= ISO 2852 =

International standard

ISO 2852 Stainless steel clamp pipe couplings for the food industry was an international standard that defines a non-permanent sanitary food-grade piping interconnect method, commonly used in the food processing industry and with dairy farm equipment.

The interconnect consists of:
- a lip flange on the ends of pipes with a grooved indentation on the flange.
- a polymer sealing gasket placed between sections of pipe, squeezed between the flanges. This ring has a raised groove on both sides mating with the indentations of the two pipes on either side.
- an enclosing clamp with C-shape clamping sections that cover the outer circumference of the flanges, applying pressure to squeeze the two pipe sections together onto the sealing ring. The clamp also provides structural strength and rigidity to the pipe sections.

The combined lip flange and gasket do not impede the flow of fluids through the piping.

The clamping system may be permanent, using a hose clamp style screw and band, or it may be easily removable using a fold-over hinged clamp assembly.

ISO 2852 is withdrawn as international standard since 31 July 2018.

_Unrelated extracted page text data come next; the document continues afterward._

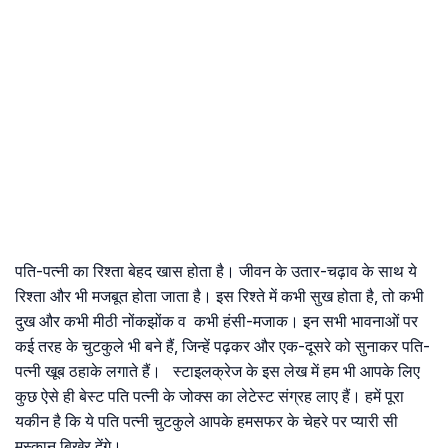
पति-पत्नी का रिश्ता बेहद खास होता है। जीवन के उतार-चढ़ाव के साथ ये
रिश्ता और भी मजबूत होता जाता है। इस रिश्ते में कभी सुख होता है, तो कभी
दुख और कभी मीठी नोंकझोंक व कभी हंसी-मजाक। इन सभी भावनाओं पर
कई तरह के चुटकुले भी बने हैं, जिन्हें पढ़कर और एक-दूसरे को सुनाकर पति-
पत्नी खूब ठहाके लगाते हैं। स्टाइलक्रेज के इस लेख में हम भी आपके लिए
कुछ ऐसे ही बेस्ट पति पत्नी के जोक्स का लेटेस्ट संग्रह लाए हैं। हमें पूरा
यकीन है कि ये पति पत्नी चुटकुले आपके हमसफर के चेहरे पर प्यारी सी
मुस्कान बिखेर देंगे।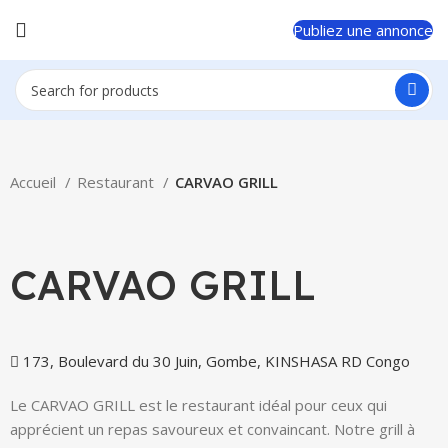
Publiez une annonce
Accueil
Restaurant
CARVAO GRILL
Click to enlarge
CARVAO GRILL
173, Boulevard du 30 Juin, Gombe, KINSHASA RD Congo
Le CARVAO GRILL est le restaurant idéal pour ceux qui
apprécient un repas savoureux et convaincant. Notre grill à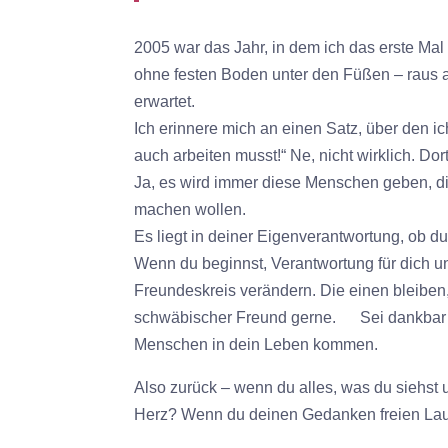
2005 war das Jahr, in dem ich das erste Mal 
ohne festen Boden unter den Füßen – raus a
erwartet.
Ich erinnere mich an einen Satz, über den i
auch arbeiten musst!“ Ne, nicht wirklich. D
Ja, es wird immer diese Menschen geben, di
machen wollen.
Es liegt in deiner Eigenverantwortung, ob du
Wenn du beginnst, Verantwortung für dich u
Freundeskreis verändern. Die einen bleiben
schwäbischer Freund gerne.
Sei dankbar 
Menschen in dein Leben kommen.
Also zurück – wenn du alles, was du siehst un
Herz? Wenn du deinen Gedanken freien Lauf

== Other names used in industry ==
Companies that supply products according to the specifications of ISO 2852 do not necessarily mention the ISO standard as such, instead referring to the equipment by terms common in the relevant industries or applications. Examples include:

- Tri-Clamp Fittings
- Tri-Clover Fittings
- S-clamp fitting
- Sanitary Fittings
- 3A pipe fitting (This terminology includes other types of fittings. "3-A" is a set of standards for cleanability and inspection of dairy equipment, developed by 3-A Sanitary Standards, Inc.)